> [Text]:
━━━━━━━━

The opening paragraph of this odious, virtue-signaling screed reveals that these so-called professors of Jewish Studies are either ignorant of history, law, and fact or are so biased against the Jewish state that they are unable to assess what is strategically and politically necessary for Israel to do to secure its rightful sovereignty.

When they say that they “write in opposition to the continuation of the occupation and the stated intention of the current elected government in Israel to annex parts of the West Bank, thereby formally (de jure) creating apartheid conditions in Israel and Palestine,” they use the very language of those waging a cognitive war against Israel. Only propagandists or people who are naive and ignorant of history and fact use the word Palestine to describe a factitious state that exists only in the minds of Israel’s enemies, and the fact that it is used here, along with references to an illegal occupation and a state of apartheid rule that Israel will supposedly impose after the annexation, indicates that these professors are on the wrong side of the ideological fence when they are assessing Israel’s diplomacy and politics.

The letter, specifically, claims that “the establishment of Jewish settlements in occupied territories captured in 1967 already stands in direct violation of the consensus view in international law,” but that legally-incorrect opinion is held only by a “consensus” of mistaken diplomatic, political, and anti-Israel elites in the West who have contorted international law to support their own biased interpretation of Israel’s legal rights..

In fact, these professor are still clearly promoting the faulty historical assumptions and misreading of law that have animated the settlement debate, and continue to ignore the fact that not only all of the land that is current day Israel, but also Gaza and the West Bank, is part of the land granted to the Jews as part of the League of Nations Palestine Mandate, which recognized the right of the Jewish people to “close settlement” in a portion of those territories gained after the breakup of the Ottoman Empire after World War I.

According to Eugene V. Rostow, the late legal scholar and one of the authors of UN Security Council Resolution 242 written after the 1967 war to outline peace negotiations (to which the professors incorrectly refer in making their faulty argument), “the Jewish right of settlement in Palestine west of the Jordan River, that is, in Israel, the West Bank, Jerusalem, and the Gaza Strip, was made unassailable. That right has never been terminated and cannot be terminated except by a recognized peace between Israel and its neighbors,” something which Israel’s intransigent Arab neighbors have never seemed prepared to do and which the professors here clearly wish to ignore, since that would mean that the Palestinian Arabs would have to also be blamed for the absence of a state of their own, not just Israel.

The Six Day War of 1967, in which Israel recaptured Gaza and the West Bank, including Jerusalem, resulted in Israel being cast in the perfidious role ascribed to it in this letter— that in addition to being a colonial usurper of Arab land, the Jewish state has become a brutal “occupier” of Arab Palestine, lands to which the Jews presumably had no right and now occupy, in the opinion of these professors and others, illegally.

━━━━━━━━

> [Dataset excerpts]:
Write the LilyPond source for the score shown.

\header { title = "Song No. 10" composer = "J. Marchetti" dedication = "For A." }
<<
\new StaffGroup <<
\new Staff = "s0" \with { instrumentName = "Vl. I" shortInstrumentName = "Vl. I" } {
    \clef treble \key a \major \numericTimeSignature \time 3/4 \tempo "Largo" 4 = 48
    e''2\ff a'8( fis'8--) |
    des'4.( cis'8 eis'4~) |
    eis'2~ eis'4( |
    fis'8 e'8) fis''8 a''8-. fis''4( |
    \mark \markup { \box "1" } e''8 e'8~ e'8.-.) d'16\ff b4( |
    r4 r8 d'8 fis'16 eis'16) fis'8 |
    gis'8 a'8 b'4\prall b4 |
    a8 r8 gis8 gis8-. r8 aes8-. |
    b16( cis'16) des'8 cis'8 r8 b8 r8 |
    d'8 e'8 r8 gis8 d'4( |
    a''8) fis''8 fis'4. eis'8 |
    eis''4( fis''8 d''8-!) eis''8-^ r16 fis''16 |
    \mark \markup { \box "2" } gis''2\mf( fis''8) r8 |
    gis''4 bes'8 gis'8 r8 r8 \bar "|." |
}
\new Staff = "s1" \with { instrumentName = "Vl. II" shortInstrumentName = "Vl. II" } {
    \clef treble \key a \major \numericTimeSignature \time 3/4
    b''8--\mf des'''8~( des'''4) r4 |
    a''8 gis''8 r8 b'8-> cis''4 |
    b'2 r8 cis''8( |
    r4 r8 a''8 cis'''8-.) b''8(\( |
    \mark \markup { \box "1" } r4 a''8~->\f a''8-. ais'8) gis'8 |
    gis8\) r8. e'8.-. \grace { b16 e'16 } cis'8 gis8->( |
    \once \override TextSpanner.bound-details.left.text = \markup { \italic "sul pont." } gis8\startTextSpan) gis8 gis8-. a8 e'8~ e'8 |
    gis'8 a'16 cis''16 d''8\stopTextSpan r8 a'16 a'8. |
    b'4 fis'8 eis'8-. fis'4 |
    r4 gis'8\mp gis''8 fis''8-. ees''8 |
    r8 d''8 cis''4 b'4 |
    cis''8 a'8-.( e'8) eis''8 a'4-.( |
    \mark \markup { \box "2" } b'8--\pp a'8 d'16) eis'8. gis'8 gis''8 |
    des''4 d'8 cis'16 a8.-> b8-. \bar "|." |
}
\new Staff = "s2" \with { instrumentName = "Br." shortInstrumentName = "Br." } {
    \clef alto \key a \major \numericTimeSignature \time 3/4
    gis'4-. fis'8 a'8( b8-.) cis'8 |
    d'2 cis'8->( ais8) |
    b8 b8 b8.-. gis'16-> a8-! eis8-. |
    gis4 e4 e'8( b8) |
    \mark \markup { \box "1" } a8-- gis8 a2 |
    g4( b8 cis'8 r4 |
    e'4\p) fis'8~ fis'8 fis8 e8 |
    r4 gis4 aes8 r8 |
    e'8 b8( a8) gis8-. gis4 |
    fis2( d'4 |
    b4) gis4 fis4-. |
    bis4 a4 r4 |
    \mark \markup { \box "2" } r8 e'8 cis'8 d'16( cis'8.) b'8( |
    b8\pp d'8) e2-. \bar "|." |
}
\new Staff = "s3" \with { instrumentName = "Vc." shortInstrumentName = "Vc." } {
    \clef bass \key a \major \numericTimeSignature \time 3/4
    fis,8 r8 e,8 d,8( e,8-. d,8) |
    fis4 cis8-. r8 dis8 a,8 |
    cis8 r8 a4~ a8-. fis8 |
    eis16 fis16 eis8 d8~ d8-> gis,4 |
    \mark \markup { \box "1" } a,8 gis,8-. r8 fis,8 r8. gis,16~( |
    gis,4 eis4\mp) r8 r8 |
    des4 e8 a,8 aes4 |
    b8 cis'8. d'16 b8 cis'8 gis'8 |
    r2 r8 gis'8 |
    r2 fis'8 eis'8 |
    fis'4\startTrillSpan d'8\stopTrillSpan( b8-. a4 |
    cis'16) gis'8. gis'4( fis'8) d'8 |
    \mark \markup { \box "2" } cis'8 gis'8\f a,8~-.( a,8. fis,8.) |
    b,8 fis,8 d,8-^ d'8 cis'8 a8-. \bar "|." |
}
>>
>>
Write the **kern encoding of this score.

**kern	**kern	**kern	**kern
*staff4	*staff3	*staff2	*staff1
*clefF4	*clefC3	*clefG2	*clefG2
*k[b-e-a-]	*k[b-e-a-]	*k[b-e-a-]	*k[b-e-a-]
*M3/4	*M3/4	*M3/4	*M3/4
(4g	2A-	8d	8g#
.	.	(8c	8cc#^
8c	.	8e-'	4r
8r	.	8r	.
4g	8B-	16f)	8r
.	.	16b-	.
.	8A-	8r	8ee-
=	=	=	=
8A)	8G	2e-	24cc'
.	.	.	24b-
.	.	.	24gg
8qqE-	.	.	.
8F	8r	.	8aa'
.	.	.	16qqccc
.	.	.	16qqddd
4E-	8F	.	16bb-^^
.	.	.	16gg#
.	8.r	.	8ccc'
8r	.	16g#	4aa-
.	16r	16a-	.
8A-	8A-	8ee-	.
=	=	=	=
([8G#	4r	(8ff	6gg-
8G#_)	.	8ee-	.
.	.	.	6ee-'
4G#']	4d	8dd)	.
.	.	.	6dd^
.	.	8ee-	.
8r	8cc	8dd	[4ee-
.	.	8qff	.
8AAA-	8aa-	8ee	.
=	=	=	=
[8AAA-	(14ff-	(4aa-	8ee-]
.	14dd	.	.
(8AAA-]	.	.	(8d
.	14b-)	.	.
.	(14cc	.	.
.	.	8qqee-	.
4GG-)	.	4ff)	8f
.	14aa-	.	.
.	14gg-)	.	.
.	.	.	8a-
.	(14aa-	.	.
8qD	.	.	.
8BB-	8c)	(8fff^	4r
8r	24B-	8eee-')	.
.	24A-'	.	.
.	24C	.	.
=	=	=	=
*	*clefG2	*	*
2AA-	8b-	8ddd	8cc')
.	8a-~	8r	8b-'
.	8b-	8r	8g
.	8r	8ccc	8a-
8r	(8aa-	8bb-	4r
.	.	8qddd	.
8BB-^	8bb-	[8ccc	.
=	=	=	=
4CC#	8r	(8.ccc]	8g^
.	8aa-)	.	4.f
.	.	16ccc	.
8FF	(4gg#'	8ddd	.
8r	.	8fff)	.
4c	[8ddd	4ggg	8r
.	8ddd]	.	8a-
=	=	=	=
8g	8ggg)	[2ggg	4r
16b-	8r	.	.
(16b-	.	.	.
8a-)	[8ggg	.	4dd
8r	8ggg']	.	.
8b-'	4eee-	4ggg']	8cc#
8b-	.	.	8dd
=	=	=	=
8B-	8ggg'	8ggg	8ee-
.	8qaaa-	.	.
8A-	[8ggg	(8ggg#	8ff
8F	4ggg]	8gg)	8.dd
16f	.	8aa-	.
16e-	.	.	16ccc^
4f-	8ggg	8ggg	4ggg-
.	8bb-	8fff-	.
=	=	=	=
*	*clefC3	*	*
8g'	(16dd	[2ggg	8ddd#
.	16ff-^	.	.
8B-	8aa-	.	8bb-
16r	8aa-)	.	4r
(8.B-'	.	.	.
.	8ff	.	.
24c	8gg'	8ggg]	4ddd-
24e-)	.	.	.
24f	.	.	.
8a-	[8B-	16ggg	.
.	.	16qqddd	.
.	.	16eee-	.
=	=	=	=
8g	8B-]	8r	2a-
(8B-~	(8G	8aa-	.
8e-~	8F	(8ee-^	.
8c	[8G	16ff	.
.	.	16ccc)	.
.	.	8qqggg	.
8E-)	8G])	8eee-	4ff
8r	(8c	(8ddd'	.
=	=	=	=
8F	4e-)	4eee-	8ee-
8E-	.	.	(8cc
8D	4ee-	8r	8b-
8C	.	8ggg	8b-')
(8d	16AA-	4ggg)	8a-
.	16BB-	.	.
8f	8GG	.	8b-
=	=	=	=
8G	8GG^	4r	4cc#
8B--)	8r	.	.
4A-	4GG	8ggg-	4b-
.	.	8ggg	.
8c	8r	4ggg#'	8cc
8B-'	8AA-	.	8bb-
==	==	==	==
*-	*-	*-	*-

━━━━━━━━

> [Required task 1]: Repeat the passage of the commentary from "In fact, these" up to and including "World War I.".
> [Required task 2]: Select every line in the rows that contains the string "Write", treating uppercase and lowercase letters as distinct.
The commentary and the rows have no connection to each other.

> [Exercise output 1]:
In fact, these professor are still clearly promoting the faulty historical assumptions and misreading of law that have animated the settlement debate, and continue to ignore the fact that not only all of the land that is current day Israel, but also Gaza and the West Bank, is part of the land granted to the Jews as part of the League of Nations Palestine Mandate, which recognized the right of the Jewish people to “close settlement” in a portion of those territories gained after the breakup of the Ottoman Empire after World War I.

> [Exercise output 2]:
Write the LilyPond source for the score shown.
Write the **kern encoding of this score.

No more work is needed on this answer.